(SOURCE MATERIAL)
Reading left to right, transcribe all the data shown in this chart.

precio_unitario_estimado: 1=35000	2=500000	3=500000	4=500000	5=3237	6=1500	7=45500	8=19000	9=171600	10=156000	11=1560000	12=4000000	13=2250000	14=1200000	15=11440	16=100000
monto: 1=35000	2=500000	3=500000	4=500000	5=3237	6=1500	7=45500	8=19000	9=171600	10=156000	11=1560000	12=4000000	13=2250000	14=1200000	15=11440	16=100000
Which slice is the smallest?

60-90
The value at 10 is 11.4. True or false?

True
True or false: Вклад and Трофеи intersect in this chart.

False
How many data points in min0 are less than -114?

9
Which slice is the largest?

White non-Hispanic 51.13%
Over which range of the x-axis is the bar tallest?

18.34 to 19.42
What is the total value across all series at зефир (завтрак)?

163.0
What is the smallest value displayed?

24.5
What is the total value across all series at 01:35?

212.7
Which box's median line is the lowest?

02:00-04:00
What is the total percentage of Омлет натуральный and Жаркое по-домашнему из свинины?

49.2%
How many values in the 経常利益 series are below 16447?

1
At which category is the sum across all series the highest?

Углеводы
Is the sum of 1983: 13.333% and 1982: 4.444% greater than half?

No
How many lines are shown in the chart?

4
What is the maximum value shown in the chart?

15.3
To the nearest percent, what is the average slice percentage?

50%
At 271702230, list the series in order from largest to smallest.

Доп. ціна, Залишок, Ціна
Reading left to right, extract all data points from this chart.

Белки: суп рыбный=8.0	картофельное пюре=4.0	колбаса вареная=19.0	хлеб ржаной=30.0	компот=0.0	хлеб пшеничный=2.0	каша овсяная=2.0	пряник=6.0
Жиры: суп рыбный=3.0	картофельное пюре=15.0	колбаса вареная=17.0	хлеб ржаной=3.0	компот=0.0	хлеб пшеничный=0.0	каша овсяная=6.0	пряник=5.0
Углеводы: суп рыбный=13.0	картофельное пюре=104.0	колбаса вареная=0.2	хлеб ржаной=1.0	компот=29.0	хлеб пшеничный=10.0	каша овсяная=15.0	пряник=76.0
(End SOURCE MATERIAL)
=== TASK DESCRIPTION ===
Extract every line above and reproduce each one word for word.

=== EXPECTED OUTPUT ===
Reading left to right, transcribe all the data shown in this chart.

precio_unitario_estimado: 1=35000	2=500000	3=500000	4=500000	5=3237	6=1500	7=45500	8=19000	9=171600	10=156000	11=1560000	12=4000000	13=2250000	14=1200000	15=11440	16=100000
monto: 1=35000	2=500000	3=500000	4=500000	5=3237	6=1500	7=45500	8=19000	9=171600	10=156000	11=1560000	12=4000000	13=2250000	14=1200000	15=11440	16=100000
Which slice is the smallest?

60-90
The value at 10 is 11.4. True or false?

True
True or false: Вклад and Трофеи intersect in this chart.

False
How many data points in min0 are less than -114?

9
Which slice is the largest?

White non-Hispanic 51.13%
Over which range of the x-axis is the bar tallest?

18.34 to 19.42
What is the total value across all series at зефир (завтрак)?

163.0
What is the smallest value displayed?

24.5
What is the total value across all series at 01:35?

212.7
Which box's median line is the lowest?

02:00-04:00
What is the total percentage of Омлет натуральный and Жаркое по-домашнему из свинины?

49.2%
How many values in the 経常利益 series are below 16447?

1
At which category is the sum across all series the highest?

Углеводы
Is the sum of 1983: 13.333% and 1982: 4.444% greater than half?

No
How many lines are shown in the chart?

4
What is the maximum value shown in the chart?

15.3
To the nearest percent, what is the average slice percentage?

50%
At 271702230, list the series in order from largest to smallest.

Доп. ціна, Залишок, Ціна
Reading left to right, extract all data points from this chart.

Белки: суп рыбный=8.0	картофельное пюре=4.0	колбаса вареная=19.0	хлеб ржаной=30.0	компот=0.0	хлеб пшеничный=2.0	каша овсяная=2.0	пряник=6.0
Жиры: суп рыбный=3.0	картофельное пюре=15.0	колбаса вареная=17.0	хлеб ржаной=3.0	компот=0.0	хлеб пшеничный=0.0	каша овсяная=6.0	пряник=5.0
Углеводы: суп рыбный=13.0	картофельное пюре=104.0	колбаса вареная=0.2	хлеб ржаной=1.0	компот=29.0	хлеб пшеничный=10.0	каша овсяная=15.0	пряник=76.0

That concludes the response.